> **WHAT THE TASK ASKS**
Copy out the text of every one of the lines below word for word, keeping each character, link and line break as it appears.

*** SOURCE RECORDS Section Begins ***

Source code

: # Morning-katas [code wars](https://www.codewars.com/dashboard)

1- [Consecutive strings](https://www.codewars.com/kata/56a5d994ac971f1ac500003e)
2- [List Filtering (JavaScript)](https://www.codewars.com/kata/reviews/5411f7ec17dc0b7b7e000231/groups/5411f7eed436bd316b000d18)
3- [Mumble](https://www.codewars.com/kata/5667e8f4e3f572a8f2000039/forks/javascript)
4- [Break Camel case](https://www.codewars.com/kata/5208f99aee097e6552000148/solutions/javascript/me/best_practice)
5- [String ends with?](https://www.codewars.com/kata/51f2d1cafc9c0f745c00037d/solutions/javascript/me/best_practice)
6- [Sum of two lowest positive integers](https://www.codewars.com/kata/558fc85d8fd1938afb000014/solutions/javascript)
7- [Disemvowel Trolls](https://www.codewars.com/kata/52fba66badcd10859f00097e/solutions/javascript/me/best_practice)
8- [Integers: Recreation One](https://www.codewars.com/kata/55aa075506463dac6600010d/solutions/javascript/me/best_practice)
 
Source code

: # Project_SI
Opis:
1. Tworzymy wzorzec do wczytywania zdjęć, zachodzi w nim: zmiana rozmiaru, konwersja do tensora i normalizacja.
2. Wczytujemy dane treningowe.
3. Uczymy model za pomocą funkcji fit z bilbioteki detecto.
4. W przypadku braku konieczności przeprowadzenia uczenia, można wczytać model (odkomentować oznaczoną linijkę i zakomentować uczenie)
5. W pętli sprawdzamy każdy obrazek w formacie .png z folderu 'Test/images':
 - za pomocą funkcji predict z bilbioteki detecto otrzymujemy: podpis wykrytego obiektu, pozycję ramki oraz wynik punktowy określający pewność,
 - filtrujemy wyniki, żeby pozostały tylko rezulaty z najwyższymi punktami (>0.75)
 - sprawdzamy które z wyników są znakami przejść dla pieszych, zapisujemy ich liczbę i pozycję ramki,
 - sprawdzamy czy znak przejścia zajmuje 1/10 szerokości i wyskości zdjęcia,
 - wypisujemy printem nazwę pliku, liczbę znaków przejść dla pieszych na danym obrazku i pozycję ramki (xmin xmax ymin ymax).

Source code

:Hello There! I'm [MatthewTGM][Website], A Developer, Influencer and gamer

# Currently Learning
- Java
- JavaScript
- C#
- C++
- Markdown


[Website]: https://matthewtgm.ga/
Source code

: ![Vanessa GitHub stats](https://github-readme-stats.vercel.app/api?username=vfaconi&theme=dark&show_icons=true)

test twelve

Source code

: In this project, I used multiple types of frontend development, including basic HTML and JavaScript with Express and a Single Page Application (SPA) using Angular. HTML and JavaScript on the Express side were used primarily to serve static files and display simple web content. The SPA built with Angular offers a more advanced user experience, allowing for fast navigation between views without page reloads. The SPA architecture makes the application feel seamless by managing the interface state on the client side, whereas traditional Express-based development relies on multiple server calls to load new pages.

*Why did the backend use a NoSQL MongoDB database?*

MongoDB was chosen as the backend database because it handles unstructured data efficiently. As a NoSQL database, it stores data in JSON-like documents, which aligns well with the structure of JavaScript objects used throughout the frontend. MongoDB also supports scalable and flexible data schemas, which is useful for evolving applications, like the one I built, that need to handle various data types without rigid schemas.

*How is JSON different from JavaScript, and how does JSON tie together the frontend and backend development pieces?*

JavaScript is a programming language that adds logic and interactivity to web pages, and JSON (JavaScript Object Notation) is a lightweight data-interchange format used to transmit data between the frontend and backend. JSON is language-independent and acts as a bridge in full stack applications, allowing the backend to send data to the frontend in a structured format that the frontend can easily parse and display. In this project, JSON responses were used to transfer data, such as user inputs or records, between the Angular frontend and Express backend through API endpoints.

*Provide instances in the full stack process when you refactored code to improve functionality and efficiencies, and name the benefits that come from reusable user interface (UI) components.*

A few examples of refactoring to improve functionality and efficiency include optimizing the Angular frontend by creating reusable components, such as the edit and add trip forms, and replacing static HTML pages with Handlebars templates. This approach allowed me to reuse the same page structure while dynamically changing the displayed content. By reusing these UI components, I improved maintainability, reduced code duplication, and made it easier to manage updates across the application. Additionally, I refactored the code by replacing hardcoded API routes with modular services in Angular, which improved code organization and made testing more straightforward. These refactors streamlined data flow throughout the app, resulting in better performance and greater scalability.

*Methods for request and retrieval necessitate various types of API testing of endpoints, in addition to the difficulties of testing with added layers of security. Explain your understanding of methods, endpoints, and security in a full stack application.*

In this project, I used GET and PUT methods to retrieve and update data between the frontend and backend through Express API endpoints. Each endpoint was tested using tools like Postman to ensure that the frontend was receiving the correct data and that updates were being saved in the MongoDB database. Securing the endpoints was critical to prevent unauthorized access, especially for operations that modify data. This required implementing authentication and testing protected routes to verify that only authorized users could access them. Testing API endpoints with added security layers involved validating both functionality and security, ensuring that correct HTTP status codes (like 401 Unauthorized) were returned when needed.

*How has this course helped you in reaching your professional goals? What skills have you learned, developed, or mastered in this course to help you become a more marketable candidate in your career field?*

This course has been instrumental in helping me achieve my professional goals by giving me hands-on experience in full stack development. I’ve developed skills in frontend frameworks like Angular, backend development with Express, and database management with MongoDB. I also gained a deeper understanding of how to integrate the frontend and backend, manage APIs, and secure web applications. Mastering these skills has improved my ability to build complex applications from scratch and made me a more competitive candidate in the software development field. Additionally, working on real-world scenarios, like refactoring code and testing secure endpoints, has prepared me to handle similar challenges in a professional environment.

*** SOURCE RECORDS Section Ends ***

> **EXERCISE RESPONSE**
Source code

: # Morning-katas [code wars](https://www.codewars.com/dashboard)

1- [Consecutive strings](https://www.codewars.com/kata/56a5d994ac971f1ac500003e)
2- [List Filtering (JavaScript)](https://www.codewars.com/kata/reviews/5411f7ec17dc0b7b7e000231/groups/5411f7eed436bd316b000d18)
3- [Mumble](https://www.codewars.com/kata/5667e8f4e3f572a8f2000039/forks/javascript)
4- [Break Camel case](https://www.codewars.com/kata/5208f99aee097e6552000148/solutions/javascript/me/best_practice)
5- [String ends with?](https://www.codewars.com/kata/51f2d1cafc9c0f745c00037d/solutions/javascript/me/best_practice)
6- [Sum of two lowest positive integers](https://www.codewars.com/kata/558fc85d8fd1938afb000014/solutions/javascript)
7- [Disemvowel Trolls](https://www.codewars.com/kata/52fba66badcd10859f00097e/solutions/javascript/me/best_practice)
8- [Integers: Recreation One](https://www.codewars.com/kata/55aa075506463dac6600010d/solutions/javascript/me/best_practice)
 
Source code

: # Project_SI
Opis:
1. Tworzymy wzorzec do wczytywania zdjęć, zachodzi w nim: zmiana rozmiaru, konwersja do tensora i normalizacja.
2. Wczytujemy dane treningowe.
3. Uczymy model za pomocą funkcji fit z bilbioteki detecto.
4. W przypadku braku konieczności przeprowadzenia uczenia, można wczytać model (odkomentować oznaczoną linijkę i zakomentować uczenie)
5. W pętli sprawdzamy każdy obrazek w formacie .png z folderu 'Test/images':
 - za pomocą funkcji predict z bilbioteki detecto otrzymujemy: podpis wykrytego obiektu, pozycję ramki oraz wynik punktowy określający pewność,
 - filtrujemy wyniki, żeby pozostały tylko rezulaty z najwyższymi punktami (>0.75)
 - sprawdzamy które z wyników są znakami przejść dla pieszych, zapisujemy ich liczbę i pozycję ramki,
 - sprawdzamy czy znak przejścia zajmuje 1/10 szerokości i wyskości zdjęcia,
 - wypisujemy printem nazwę pliku, liczbę znaków przejść dla pieszych na danym obrazku i pozycję ramki (xmin xmax ymin ymax).

Source code

:Hello There! I'm [MatthewTGM][Website], A Developer, Influencer and gamer

# Currently Learning
- Java
- JavaScript
- C#
- C++
- Markdown


[Website]: https://matthewtgm.ga/
Source code

: ![Vanessa GitHub stats](https://github-readme-stats.vercel.app/api?username=vfaconi&theme=dark&show_icons=true)

test twelve

Source code

: In this project, I used multiple types of frontend development, including basic HTML and JavaScript with Express and a Single Page Application (SPA) using Angular. HTML and JavaScript on the Express side were used primarily to serve static files and display simple web content. The SPA built with Angular offers a more advanced user experience, allowing for fast navigation between views without page reloads. The SPA architecture makes the application feel seamless by managing the interface state on the client side, whereas traditional Express-based development relies on multiple server calls to load new pages.

*Why did the backend use a NoSQL MongoDB database?*

MongoDB was chosen as the backend database because it handles unstructured data efficiently. As a NoSQL database, it stores data in JSON-like documents, which aligns well with the structure of JavaScript objects used throughout the frontend. MongoDB also supports scalable and flexible data schemas, which is useful for evolving applications, like the one I built, that need to handle various data types without rigid schemas.

*How is JSON different from JavaScript, and how does JSON tie together the frontend and backend development pieces?*

JavaScript is a programming language that adds logic and interactivity to web pages, and JSON (JavaScript Object Notation) is a lightweight data-interchange format used to transmit data between the frontend and backend. JSON is language-independent and acts as a bridge in full stack applications, allowing the backend to send data to the frontend in a structured format that the frontend can easily parse and display. In this project, JSON responses were used to transfer data, such as user inputs or records, between the Angular frontend and Express backend through API endpoints.

*Provide instances in the full stack process when you refactored code to improve functionality and efficiencies, and name the benefits that come from reusable user interface (UI) components.*

A few examples of refactoring to improve functionality and efficiency include optimizing the Angular frontend by creating reusable components, such as the edit and add trip forms, and replacing static HTML pages with Handlebars templates. This approach allowed me to reuse the same page structure while dynamically changing the displayed content. By reusing these UI components, I improved maintainability, reduced code duplication, and made it easier to manage updates across the application. Additionally, I refactored the code by replacing hardcoded API routes with modular services in Angular, which improved code organization and made testing more straightforward. These refactors streamlined data flow throughout the app, resulting in better performance and greater scalability.

*Methods for request and retrieval necessitate various types of API testing of endpoints, in addition to the difficulties of testing with added layers of security. Explain your understanding of methods, endpoints, and security in a full stack application.*

In this project, I used GET and PUT methods to retrieve and update data between the frontend and backend through Express API endpoints. Each endpoint was tested using tools like Postman to ensure that the frontend was receiving the correct data and that updates were being saved in the MongoDB database. Securing the endpoints was critical to prevent unauthorized access, especially for operations that modify data. This required implementing authentication and testing protected routes to verify that only authorized users could access them. Testing API endpoints with added security layers involved validating both functionality and security, ensuring that correct HTTP status codes (like 401 Unauthorized) were returned when needed.

*How has this course helped you in reaching your professional goals? What skills have you learned, developed, or mastered in this course to help you become a more marketable candidate in your career field?*

This course has been instrumental in helping me achieve my professional goals by giving me hands-on experience in full stack development. I’ve developed skills in frontend frameworks like Angular, backend development with Express, and database management with MongoDB. I also gained a deeper understanding of how to integrate the frontend and backend, manage APIs, and secure web applications. Mastering these skills has improved my ability to build complex applications from scratch and made me a more competitive candidate in the software development field. Additionally, working on real-world scenarios, like refactoring code and testing secure endpoints, has prepared me to handle similar challenges in a professional environment.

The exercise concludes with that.